The Trillium published a story under her byline the same day news of her firing broke -- about Ford government plans to reduce and restrict school board trustees. She landed on her feet, at least editorially. The story she was pursuing did not stop.
The questions that remain open for this investigation:
What were the specific contents of the deleted CityNews story on the Calandra memo, beyond what secondary sources have reconstructed? Can a Wayback Machine archive be located?
What is the documented total of Ontario government advertising spending with Rogers-owned properties, and how does it compare to other broadcasters? This is accessible through provincial public accounts.

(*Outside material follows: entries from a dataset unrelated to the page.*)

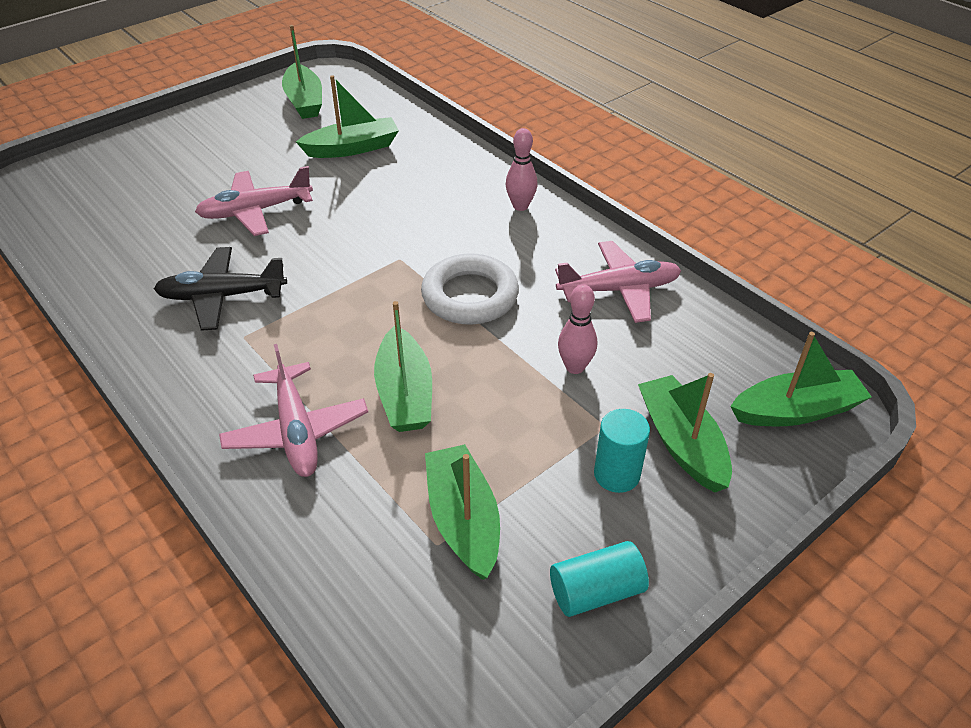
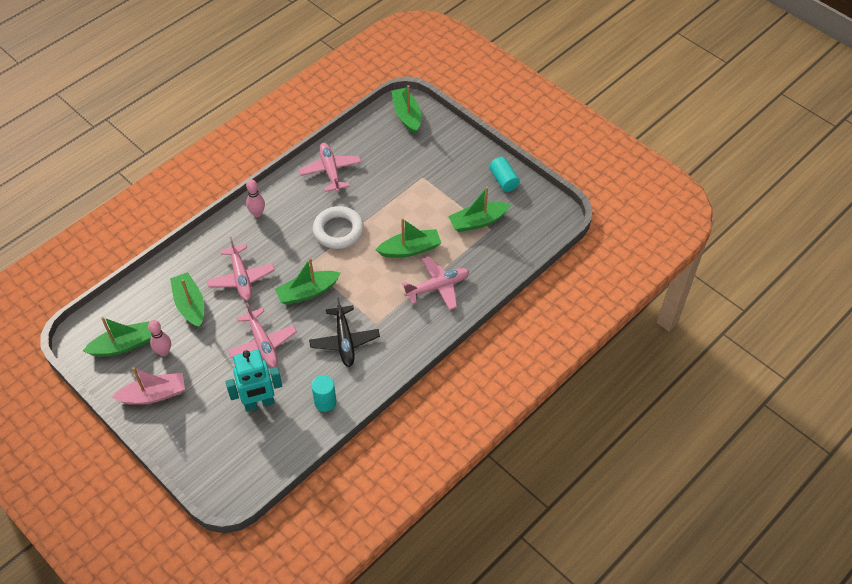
camera: 95 degrees left, 10 degrees up
(150, 208) = (259, 403): none -> turquoise robot
(214, 124) = (153, 395): none -> pink boat
(389, 191) = (241, 278): none -> pink plane
(575, 367) = (387, 187): pink bowling pin -> pink bowling pin (164, 352)
(616, 474) = (448, 173): turquoise cylinder -> turquoise cylinder (325, 402)
(682, 443) = (429, 152): green boat -> green boat (308, 292)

What communication, if any, occurred between Rogers executive leadership and the Ford government or Calandra’s office in the period surrounding Yazdani’s termination? Ontario’s FOI gap means this may not be discoverable through public records -- but the question should be formally asked.
What is the second deleted story? Only the Calandra memo story has been specifically identified in reporting. The second story has not been named publicly.
VERIFICATION STATUS
Verified: Yazdani termination confirmed by her own statement and CityNews acknowledgment. Calandra memo confirmed by CBC and multiple outlets. Story deletions confirmed by Policorner and corroborated by multiple secondary sources. Muck Rack byline archive confirming pattern of Calandra coverage is publicly accessible.
Unverified / Active Questions: Direction of firing (no communication record established). Government ad spend to Rogers (FOI required). Identity and content of second deleted story. Wayback Machine archive status of original CityNews URLs.
Commentary separated from fact throughout. Inferences labelled as such. No source material misrepresented.
The Old Guardian (TOG) is an independent investigative journalism project based in Toronto, Ontario. TOG operates under the North Star Accord: facts over narrative, verification required, money and power followed, fact and commentary separated.